Wednesday, December 3, 2014

17 Writers, Practice Putting Yourself Out There! A WOW Wednesday Post by Amy DeLuca

Special treat for you today, guys! Amy DeLuca is here to talk about dipping your toe into public critiques and contests--which is pretty much a gateway drug to all the skills you'll need to survive the publication process. Her insight is a great blueprint, so take notes! And get out there in 2015! Remember, our FREE First Five Pages Workshop is another great place to start--and you'll get advice and input from three authors and an agent on three rounds of your manuscript! : ) 

PRACTICE PUTTING YOURSELF OUT THERE

by Amy DeLuca

Romance Writers of America (RWA) has just opened up its 2015 Golden Heart contest, the most prestigious writing contest for romance writers (including YA) in the country—some say worldwide, as entries are accepted internationally.

It’s a little sad for me this year, because now that I’m published, I’m no longer eligible to enter, and I know what I’ll be missing. I was fortunate enough to have been selected as a finalist in the Young Adult division in 2013 and 2014, and it was an experience that changed my life.

Can you imagine entering that contest—any contest—or does the thought cause your belly to bottom out? Putting your work out there to be judged by other authors, by agents and editors, is a scary prospect. A few years ago, I couldn’t even imagine doing such a thing.

I started writing my first Golden Heart finalist novel, HIDDEN DEEP, in 2010… and told no one. Not even my husband, who works nights. My kids would go to bed at nine, hubby would be at work anchoring the news, and I’d bang away at the keyboard until midnight. He’d come home and ask what I’d been doing with my evening, and I’d give some non-committal answer—“Oh, not too much.” I was passionate to the point of obsession about what I was doing, but terrified for another human being, even one who’d sworn before God and man to love me forever no matter what, to see what I’d written.

But after six months of nightly writing, I wanted that completed novel to go beyond me. I wanted to share it with others, and yes, to see it published someday and share it with the world. So I finally outed myself to my husband (who didn’t laugh at me, even once) and began researching the business of publishing.

I discovered author blogs with helpful posts for new writers and began to learn how much I had still to learn about the craft of writing. I also discovered the opportunity to share my first page for public critique on the Dear Author blog. http://dearauthor.com/first-page-entry-form/

Putting that first page up for public scrutiny was exactly like starting out as a rookie TV news anchor/reporter when I was twenty years old. I had to run to the ladies room (or nearest trashcan, bush, etc.) and throw up before going on the air live. Every. Single. Time. For weeks. I threw up in front of the governor of Mississippi one minute before interviewing him for a noon live shot.

— Data —

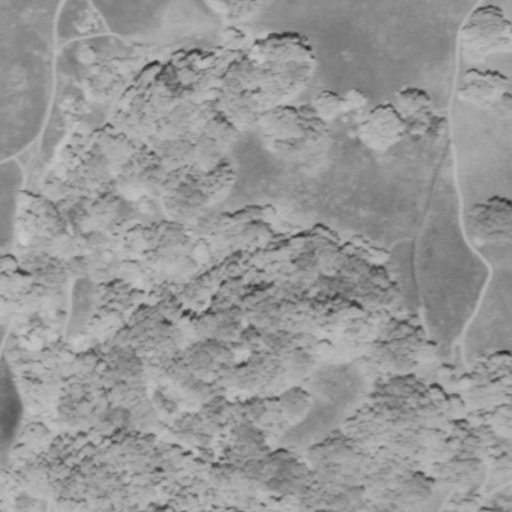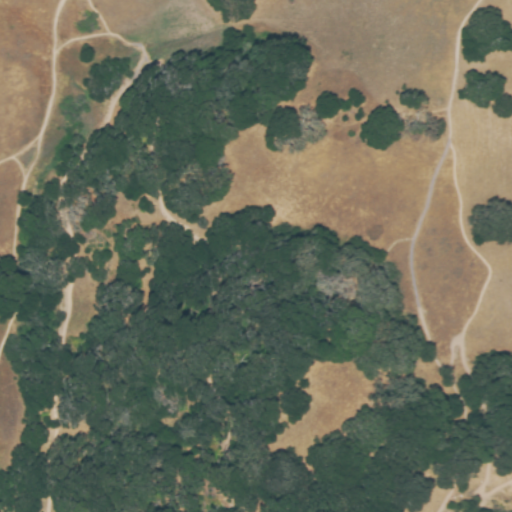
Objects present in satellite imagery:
road: (101, 19)
road: (88, 40)
road: (128, 42)
road: (67, 47)
road: (22, 73)
road: (455, 193)
road: (20, 205)
park: (256, 256)
road: (312, 269)
road: (217, 340)
road: (482, 441)
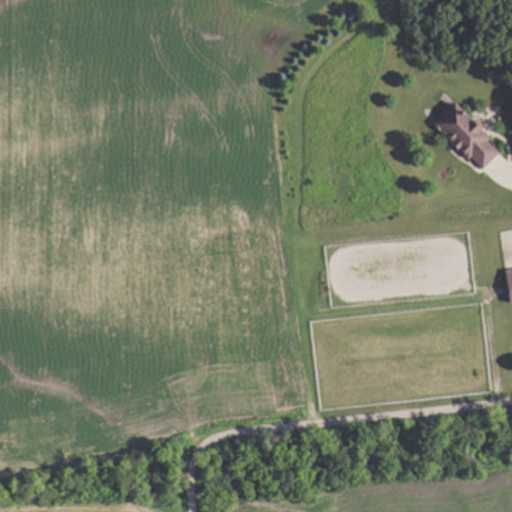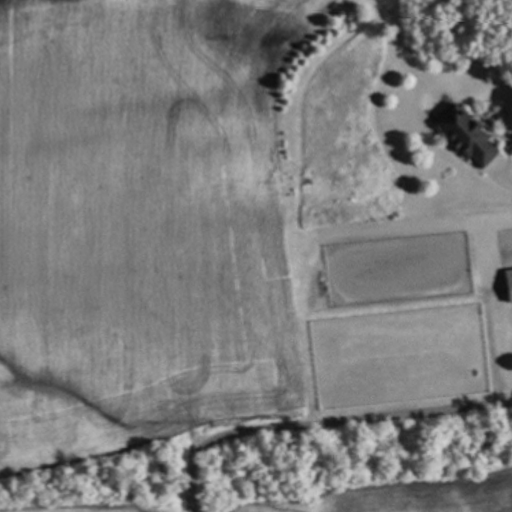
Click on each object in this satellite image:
building: (467, 134)
building: (463, 136)
crop: (170, 251)
building: (510, 282)
building: (508, 284)
road: (322, 423)
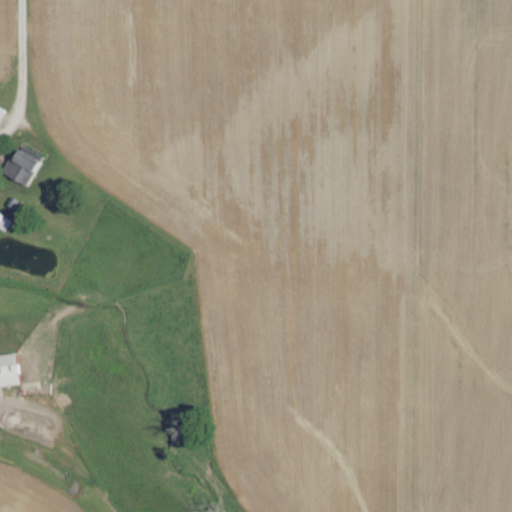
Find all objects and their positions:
road: (18, 65)
building: (2, 113)
building: (21, 167)
building: (9, 371)
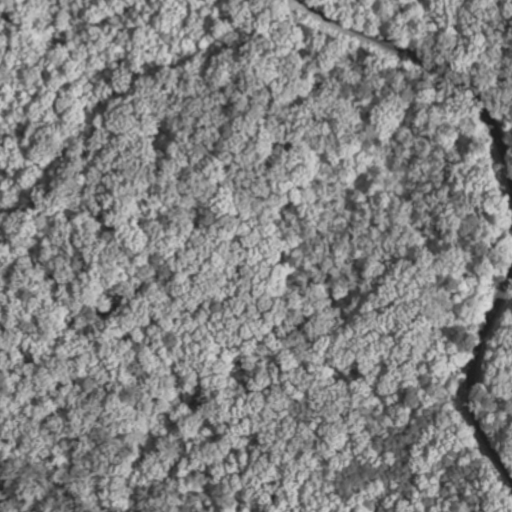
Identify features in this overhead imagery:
road: (506, 192)
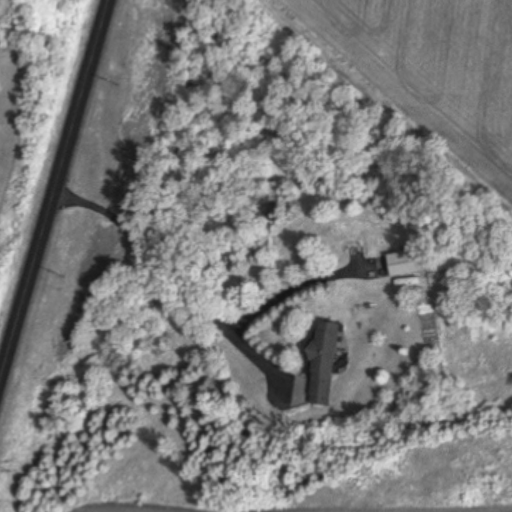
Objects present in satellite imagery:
road: (53, 180)
building: (413, 263)
road: (174, 279)
building: (460, 321)
building: (328, 364)
building: (325, 366)
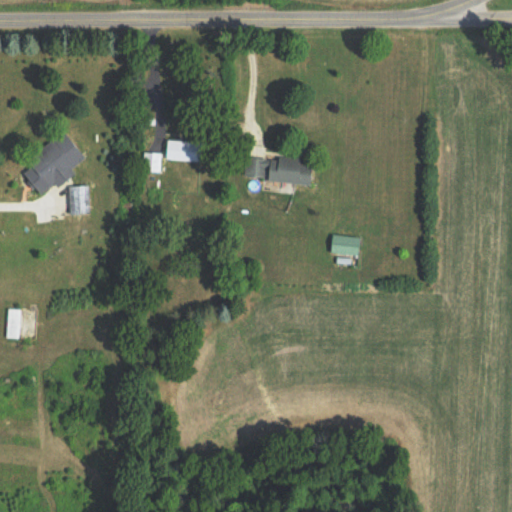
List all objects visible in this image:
road: (421, 19)
road: (256, 26)
building: (186, 150)
building: (57, 164)
building: (281, 169)
building: (80, 199)
building: (348, 244)
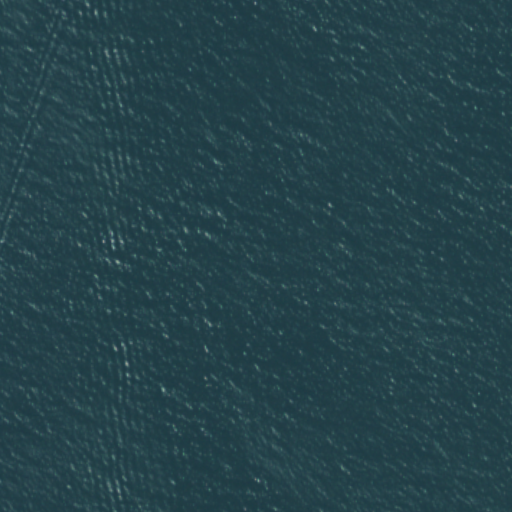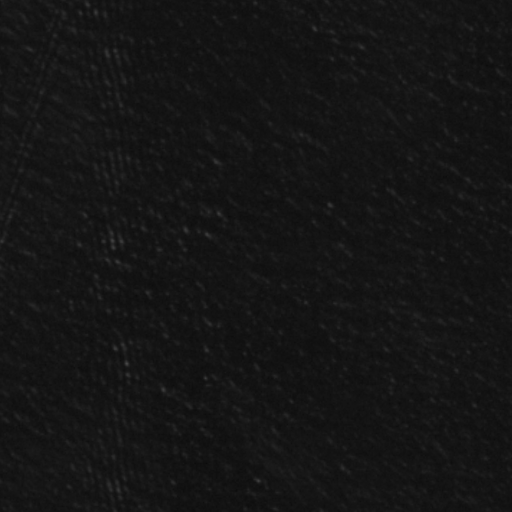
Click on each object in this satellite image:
river: (499, 454)
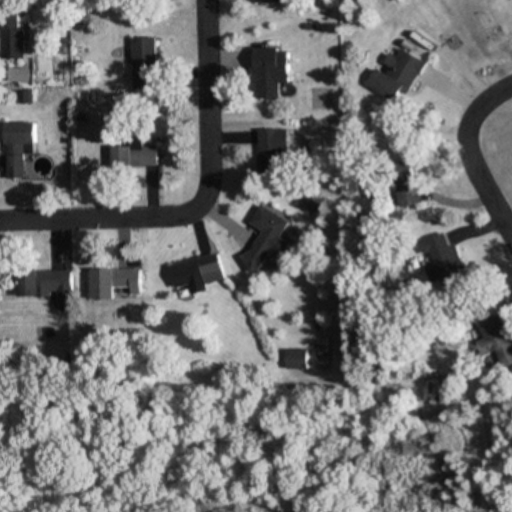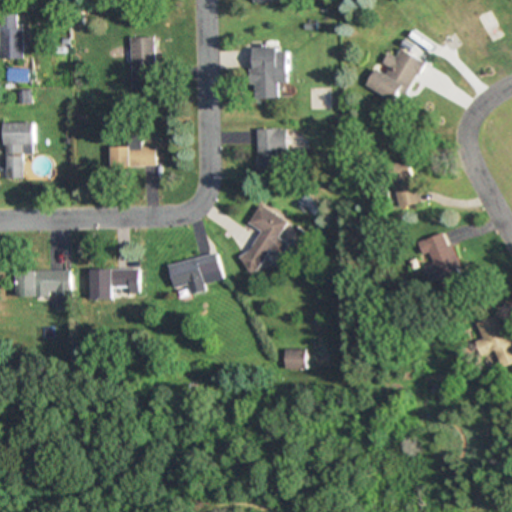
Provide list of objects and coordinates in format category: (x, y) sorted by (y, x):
building: (271, 1)
building: (15, 37)
building: (145, 63)
building: (272, 72)
building: (396, 76)
building: (20, 148)
building: (274, 151)
road: (462, 154)
building: (136, 155)
building: (405, 184)
road: (197, 200)
building: (266, 238)
building: (444, 263)
building: (195, 273)
building: (115, 283)
building: (47, 285)
building: (498, 341)
building: (293, 359)
road: (230, 506)
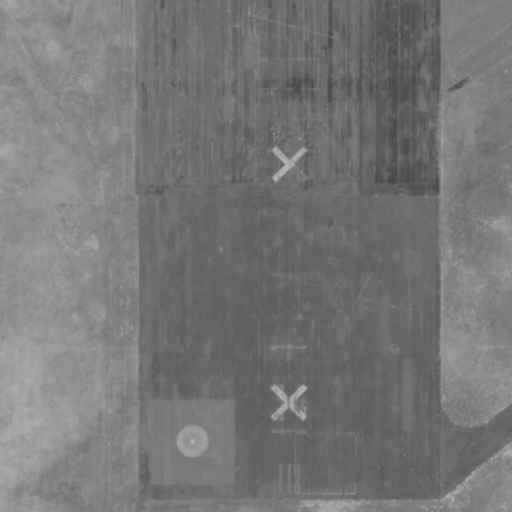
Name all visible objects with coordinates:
airport runway: (286, 10)
airport taxiway: (301, 10)
airport runway: (288, 253)
airport: (256, 256)
airport taxiway: (413, 485)
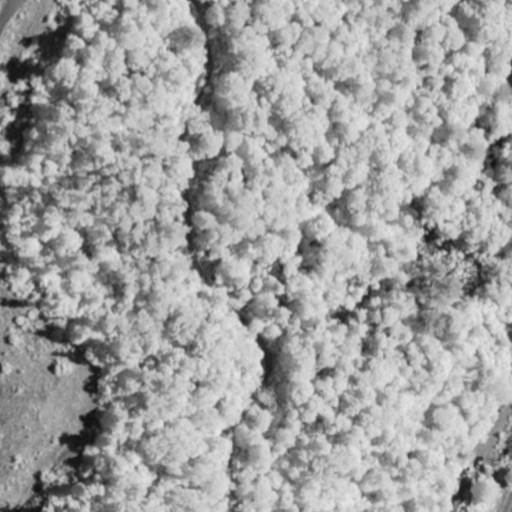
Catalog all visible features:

— Problems and tasks —
**1)** Print the passage of the post about putting your writing out there between "I discovered author" and "noon live shot.", inclusive.
**2)** Please write the next stretch of the post about putting your writing out there, picking up after its final sentence.
The rows have nothing to do with the post about putting your writing out there.

— Outputs in order —
**1)**
I discovered author blogs with helpful posts for new writers and began to learn how much I had still to learn about the craft of writing. I also discovered the opportunity to share my first page for public critique on the Dear Author blog. http://dearauthor.com/first-page-entry-form/

Putting that first page up for public scrutiny was exactly like starting out as a rookie TV news anchor/reporter when I was twenty years old. I had to run to the ladies room (or nearest trashcan, bush, etc.) and throw up before going on the air live. Every. Single. Time. For weeks. I threw up in front of the governor of Mississippi one minute before interviewing him for a noon live shot.

**2)**
Governor Mabus was very understanding, and I lived through the first page critique as well. I may have needed an adult beverage before reading through the feedback, but I survived. And then I wanted more. Because as much as I loved my manuscript, I knew that I wasn’t the most objective judge of its quality, and I’d need a heck of a lot more than a good first page to get an agent.

So I started researching writing contests and discovered RWA Chapter contests. Author Stephie Smith has a detailed and continually updated listing of them (and other contests) on her site. http://www.stephiesmith.com/contests.html

I didn’t know any other writers at the time, so entering these contests was a way to get feedback on my first 30 to 50 pages and synopsis from knowledgeable judges as well as get my writing in front of agents and editors if I was lucky enough to be a finalist. That book did end up finaling in several contests in 2012, which led me to attend my first writing conference and then another, where I had a chance to pitch my work to agents and met my amazing critique partner and so many other writer friends.

I’ve realized that writing for publication is a series of baby steps toward putting yourself out there. At each step you subject your writing to the judgment of others, which is not always pleasant—sometimes you have to run for the ladies room—but just like any other new thing we try, it gets easier and easier with practice. And with each new step, we grow.

Those chapter contest successes gave me the courage to enter HIDDEN DEEP in the 2013 Golden Heart contest. Getting to know my amazing fellow finalists and attending the national conference was the most valuable thing that’s ever happened in my writing life. Now I’m a member of an incredibly supportive community and have many people to turn to for feedback. They helped me improve my writing to the point that I signed with an agent this year, and my 2014 GH finalist young adult book is now out on submission. One of the best parts—my critique partner McCall Hoyle and I finaled together this year, and she won the 2014 Golden Heart!

Now that I’m published (under my pen name) in contemporary romance, there’s a whole new level of being “out there.” Nothing feels more vulnerable than having your hard work judged by readers—they may love it or hate it—and you have absolutely control over their opinions and how and where they share them.

If I hadn’t taken the baby steps all along the way—if I’d just put the first draft of that first beloved book out there—it might have done me in. One bad review would have probably made me quit writing altogether. But through practice and gradually increasing levels of exposure, I’ve come to trust my own writing and my ability to handle others’ evaluations of it. And I haven’t made a dash for the ladies room in years.

ABOUT THE BOOK


Still Beautiful
by Amy Patrick
Oxford South Press
Released 12/2/2014

Fall in Love Like a 20 Something…

20 year old double-engineering major Cinda Moran is the smart one. Her older sister Kenley… is the pretty one. Their nightmare match-making mom has always made their roles pretty clear, and it’s no mystery which daughter she prefers. So while Kenley played the passive dress-up doll, Cinda did the opposite, refusing any attempts to prettify her and make her into “billionaire bait”. Instead, she’s fiercely focused on academics and her internship at an Atlanta TV station.

And as far as romance goes—please—she’s not even sure true love is a “thing”. As she does for everything else in her life, Trekkie-girl Cinda’s got a logical plan: select a sensible mate, come to a mutually satisfactory agreement, and decide to stick it out for better or worse.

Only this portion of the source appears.